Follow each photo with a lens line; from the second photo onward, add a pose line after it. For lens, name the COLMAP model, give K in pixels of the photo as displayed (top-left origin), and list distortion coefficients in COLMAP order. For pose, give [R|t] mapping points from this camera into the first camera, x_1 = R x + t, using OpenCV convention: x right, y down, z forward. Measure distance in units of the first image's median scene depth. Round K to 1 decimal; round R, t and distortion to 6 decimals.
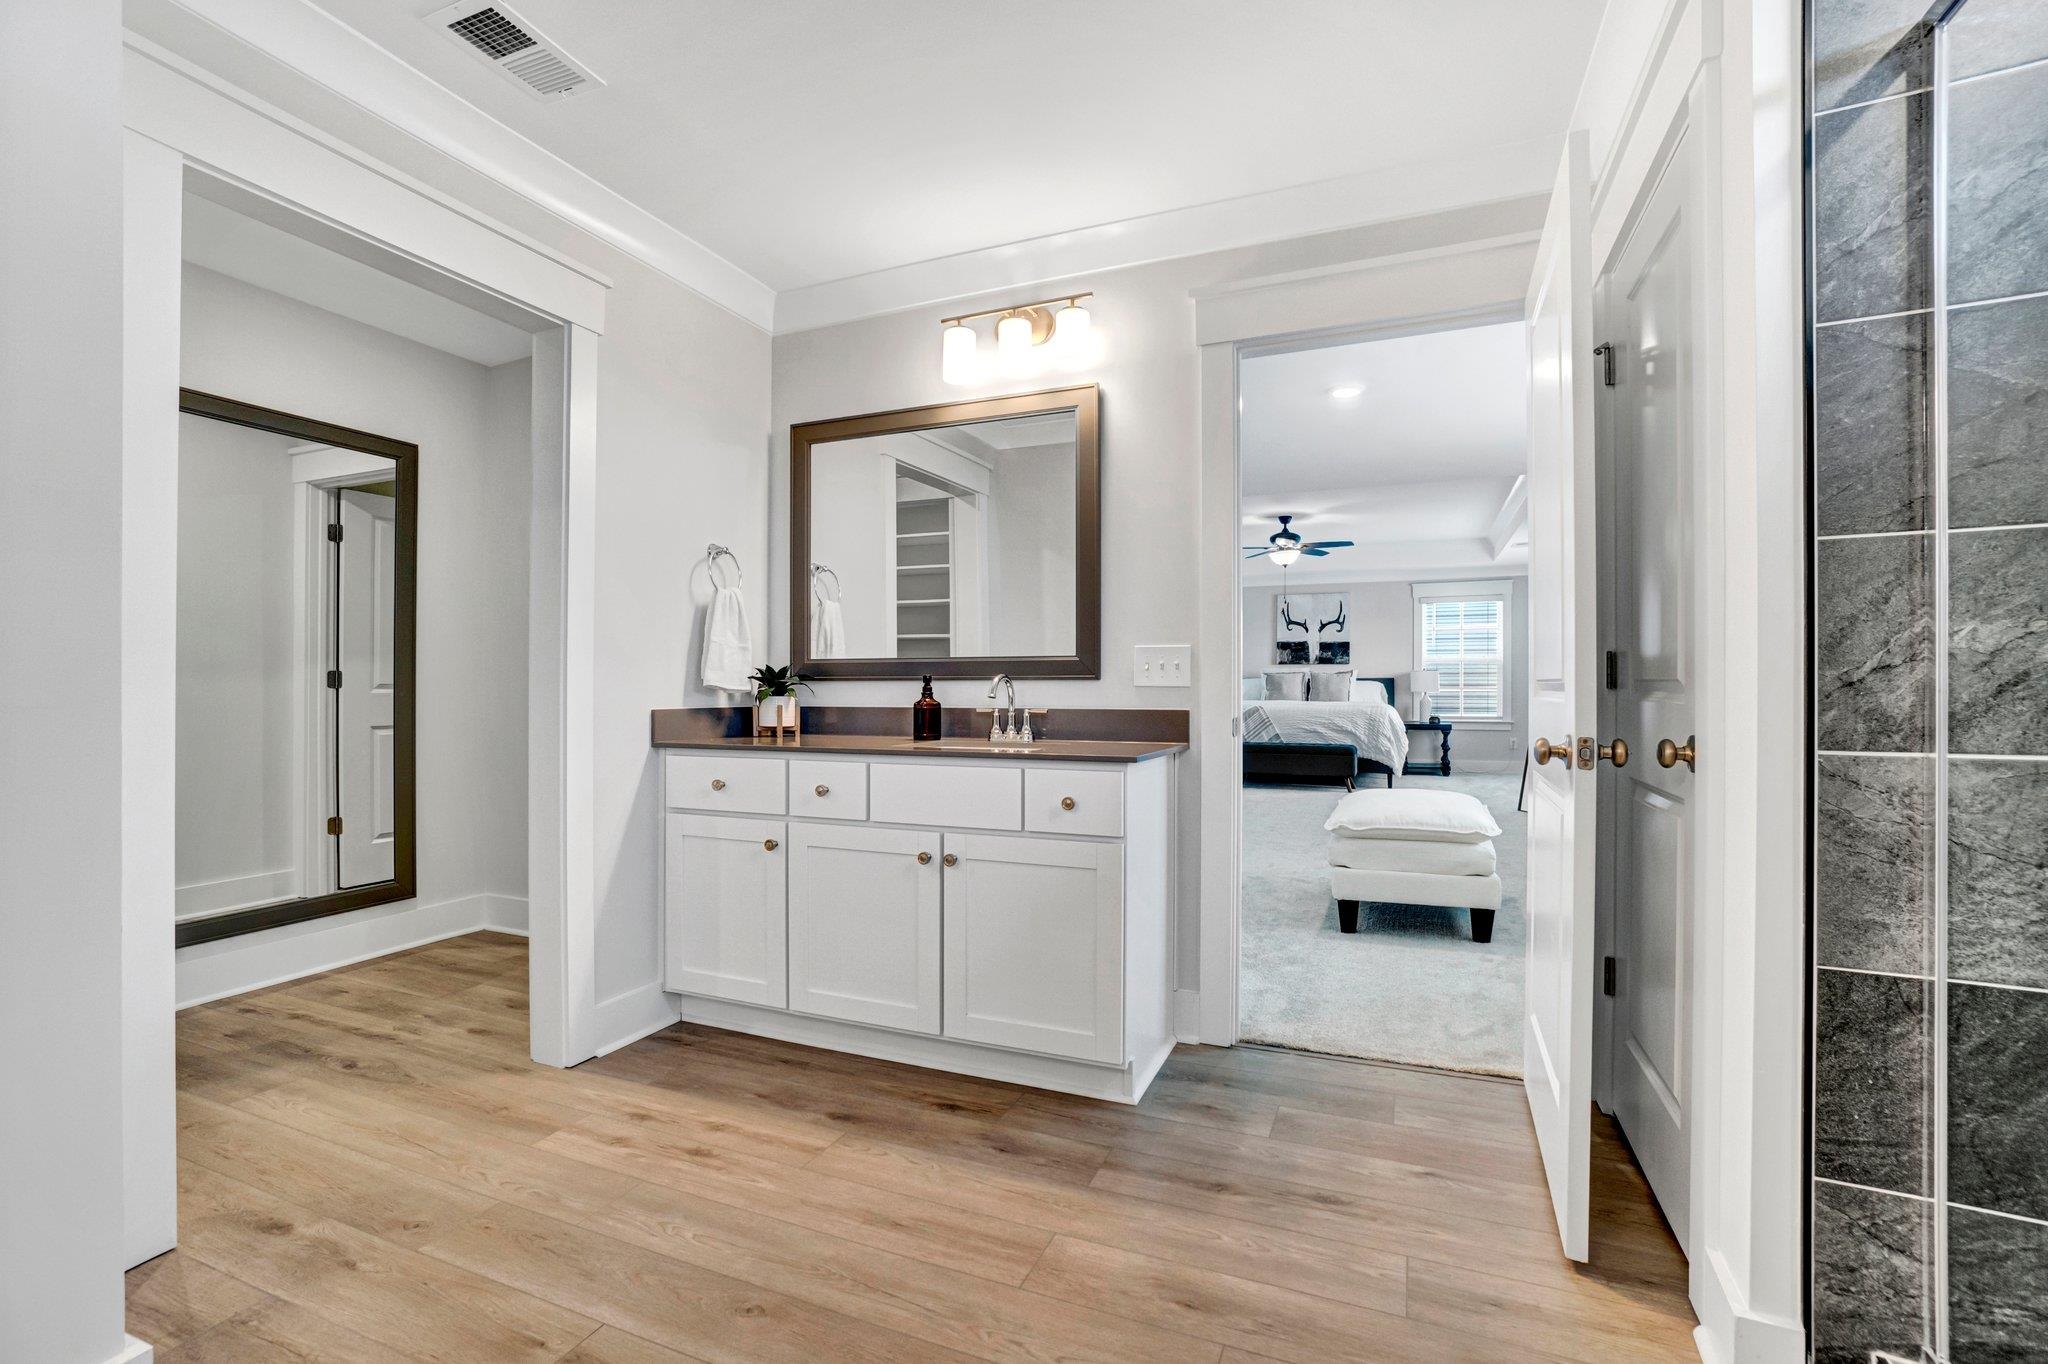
lens RADIAL K [[916.1, 0, 1024.0], [0, 916.1, 682.0], [0, 0, 1]] dist [-0.040743, 0.000139]
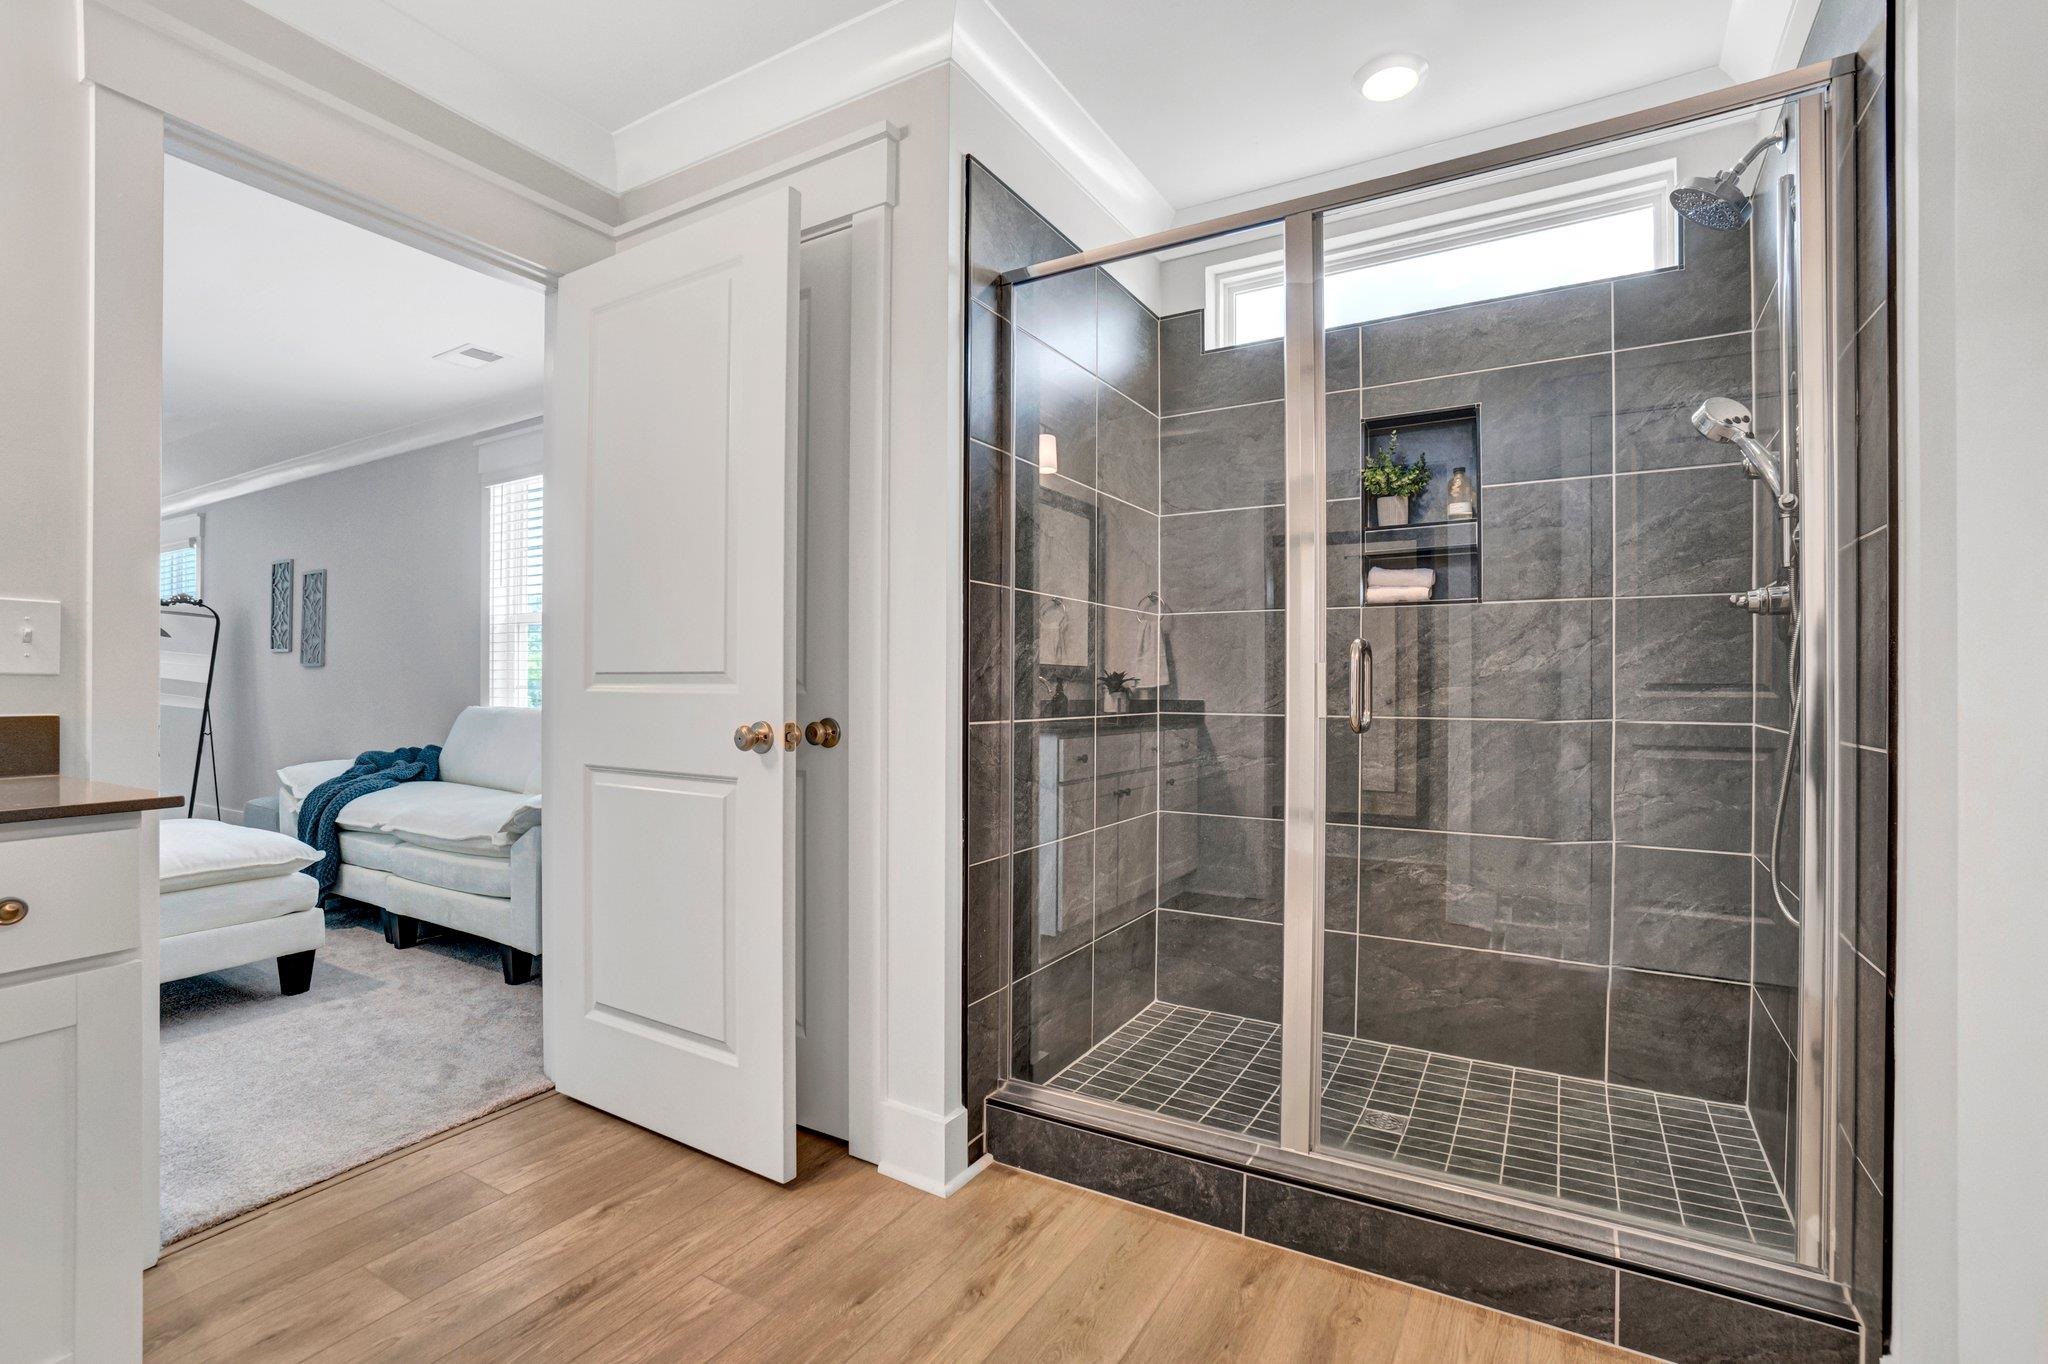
lens RADIAL K [[920.2, 0, 1025.4], [0, 920.2, 689.8], [0, 0, 1]] dist [-0.039330, 0.011918]
pose [[0.112113, -0.009982, 0.993645, -0.408750], [-0.003784, 0.999938, 0.010472, 0.002792], [-0.993688, -0.004934, 0.112068, 0.457085]]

= Exercise description =
Write out each line of the data exactly; the images should be left out.

= Output of the exercise =
Follow each photo with a lens line; from the second photo onward, add a pose line after it. For lens, name the COLMAP model, give K in pixels of the photo as displayed (top-left origin), and list distortion coefficients in COLMAP order. For pose, give [R|t] mapping points from this camera into the first camera, x_1 = R x + t, using OpenCV convention: x right, y down, z forward. Measure distance in units of the first image's median scene depth. Round K to 1 decimal; round R, t and distortion to 6 decimals.
lens RADIAL K [[916.1, 0, 1024.0], [0, 916.1, 682.0], [0, 0, 1]] dist [-0.040743, 0.000139]
lens RADIAL K [[920.2, 0, 1025.4], [0, 920.2, 689.8], [0, 0, 1]] dist [-0.039330, 0.011918]
pose [[0.112113, -0.009982, 0.993645, -0.408750], [-0.003784, 0.999938, 0.010472, 0.002792], [-0.993688, -0.004934, 0.112068, 0.457085]]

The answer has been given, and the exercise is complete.